When is a signing bonus paid?

By Robert Half on 20 July 2022
Estimated Read Time: 4 minutes

Signing bonuses, also known as sign-on or hiring bonuses, have long been an attractive incentive for job seekers.

While not especially new, lately, our research has found that 6 in 10 employers are using them in order to entice in-demand talent.

So, what is a signing bonus? It’s a one-time sum offered early in an employee’s tenure at a new company. In the past, these have been the domain of top executives and senior leaders, but given todays’ skills shortage, they are no longer exclusively for upper management, but particularly pertinent for those with niche skills.

Perhaps this is due to the fact that, post-pandemic, we are experiencing a candidate-driven marketplace, where there are many jobs than candidates available.

This is putting pressure on fields that were already facing a skills gap—like tech specialists and finance experts—and means job offers need to be more enticing than ever to attract top talent.

Which leads us to the question: when is a signing bonus paid? Why offer one at all?

Why offer a signing bonus in 2022?

As far as incentives go, signing bonuses are powerful pulls for attractive, in-demand candidates.

They’re particularly useful when candidates are relocating internationally or interstate to help cover the initial, up-front moving costs.

  • To stand out in a competitive marketplace

In situations where the candidate is a local, and in fields where the demand is especially high, signing bonuses are a great way to differentiate your offer from that of a competitor, especially if the candidate is considering multiple offers.

It’s important, however, to remember that employees are not just motivated by money.
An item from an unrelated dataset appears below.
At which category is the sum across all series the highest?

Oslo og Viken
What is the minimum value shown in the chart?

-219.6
Though a sign-on bonus is a sweet way to win a recruit over, it’s also essential to build a positive company culture and work-life balance.

  • To cover a candidate's financial losses

In some cases, it may make financial sense for the incoming employee to request a signing bonus in order to recoup financial losses from their former company. For example, if an employee signs on to join your company just before they expect their annual bonus from their former employer, being able to offer a signing bonus may just be the thing to win them over.
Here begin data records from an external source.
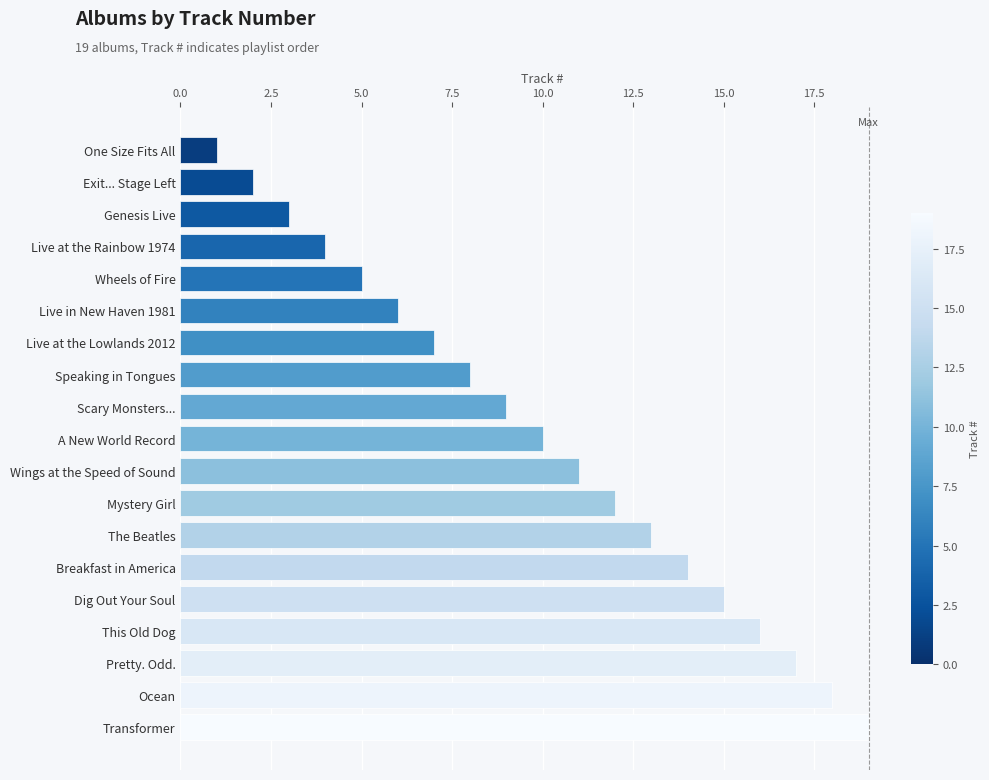

Does the chart contain stacked bars?

No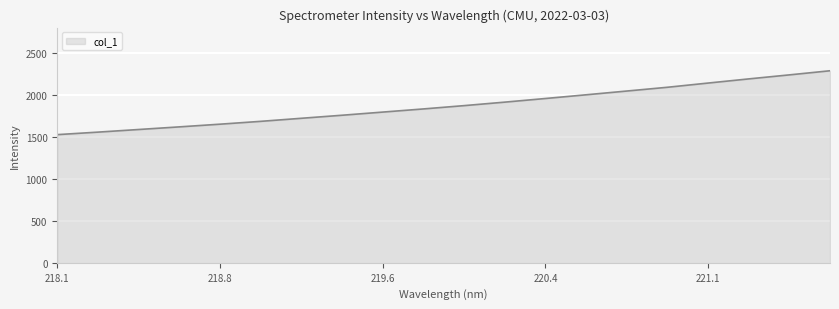

What is the smallest value displayed?

1525.8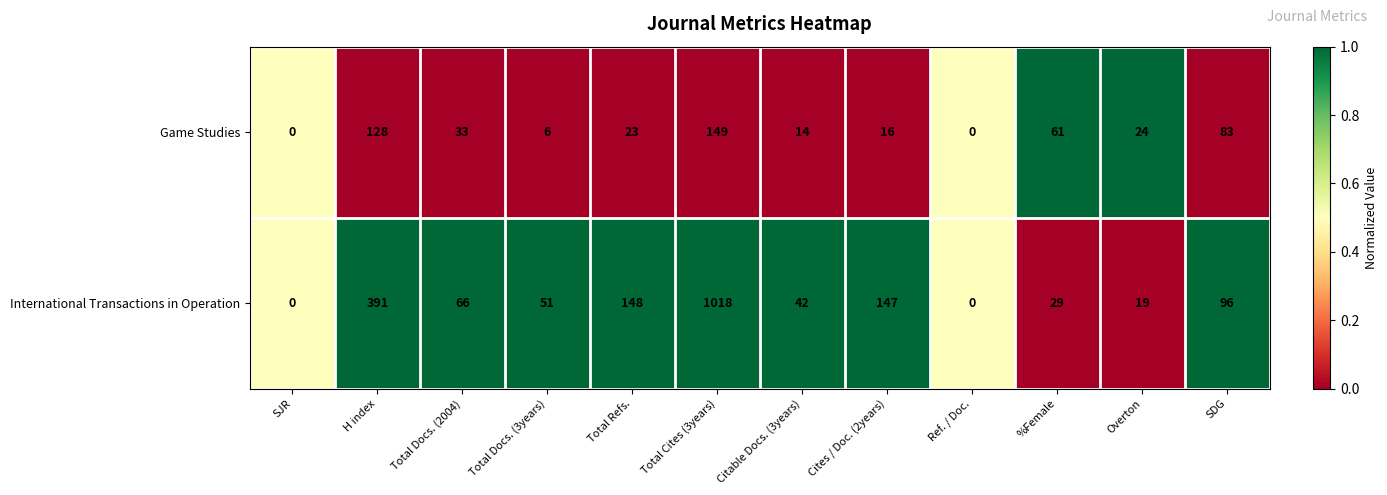

Rank the series by their average value, from lowest to highest.

Game Studies, International Transactions in Operation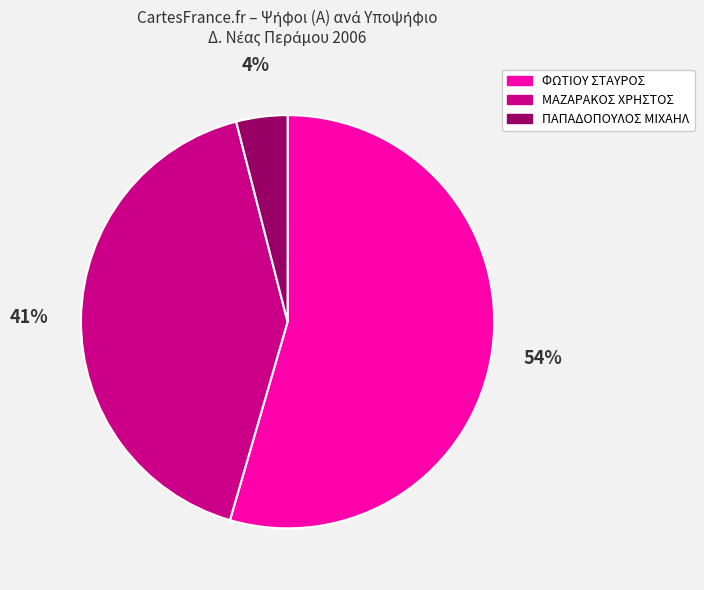

Count the number of slices in the pie.

3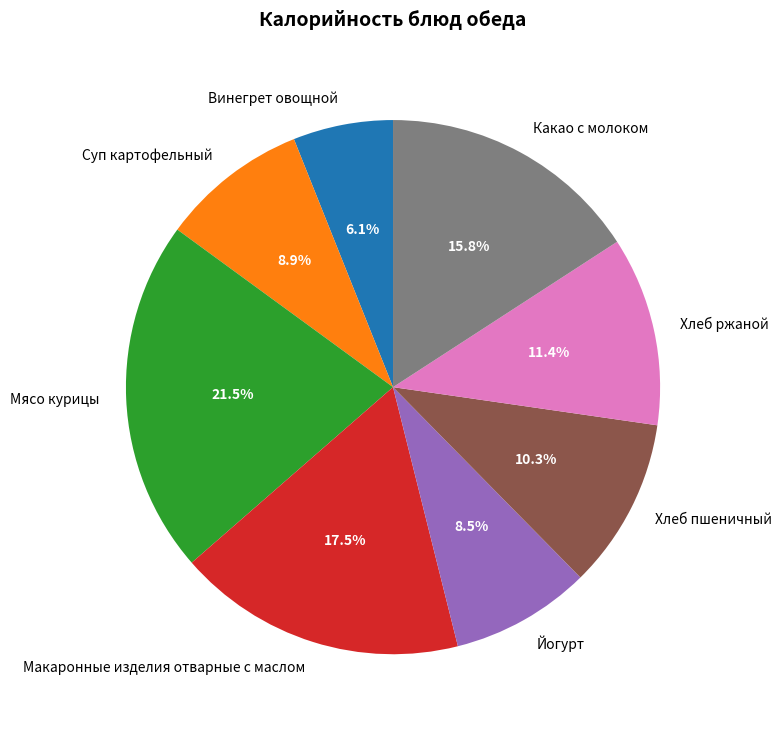

Between Макаронные изделия отварные с маслом and Какао с молоком, which is larger?

Макаронные изделия отварные с маслом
  • To compensate for a lower salary

Another common reason for offering a signing bonus is to compensate for a lower salary. Some companies have policies that maintain salary equity, which means negotiating a higher base salary is impossible. In these cases, a signing bonus may be a way to make your offer more appealing, particularly if the candidate is intent on negotiating.

  • To encourage loyalty

Signing bonuses can be used to aide retention through a contingency in the initial offer. The recipient may be required to pay back the bonus if they leave the company within a certain amount of time or the payment may be split up and awarded in increments - which works as a barrier to talent bouncing between roles for the next highest offer.

How much should a signing bonus be?

Typically, signing bonuses are around 10 percent or more of the employee’s annual salary, though some firms are prepared to offer up to 20 percent to secure an especially promising new recruit.

Signing bonuses may also be developed according to the candidate in order to cover the bonus they would have received if leaving a previous employer before this can be awarded, or a lump sum may be determined by the company to manage costs.

Related: Ready to make a job offer? Check out our top tips here

When is a signing bonus paid?

As a one-time sum, signing bonuses are always paid after the candidate has accepted the job offer and signed their contract.

When and how it is paid is usually open to negotiation between the company and the new employee.

Depending on the total amount of the bonus, companies may choose to pay it in a single lump sum once, or, if it’s significant, over time.

For some top executives, senior managers, on in-demand specialists, the amount may be so great that some companies choose to pay it over several years.

So, when planning for your next hire, consider a signing bonus in our candidate-driven market. It may be just the thing to win your next major talent.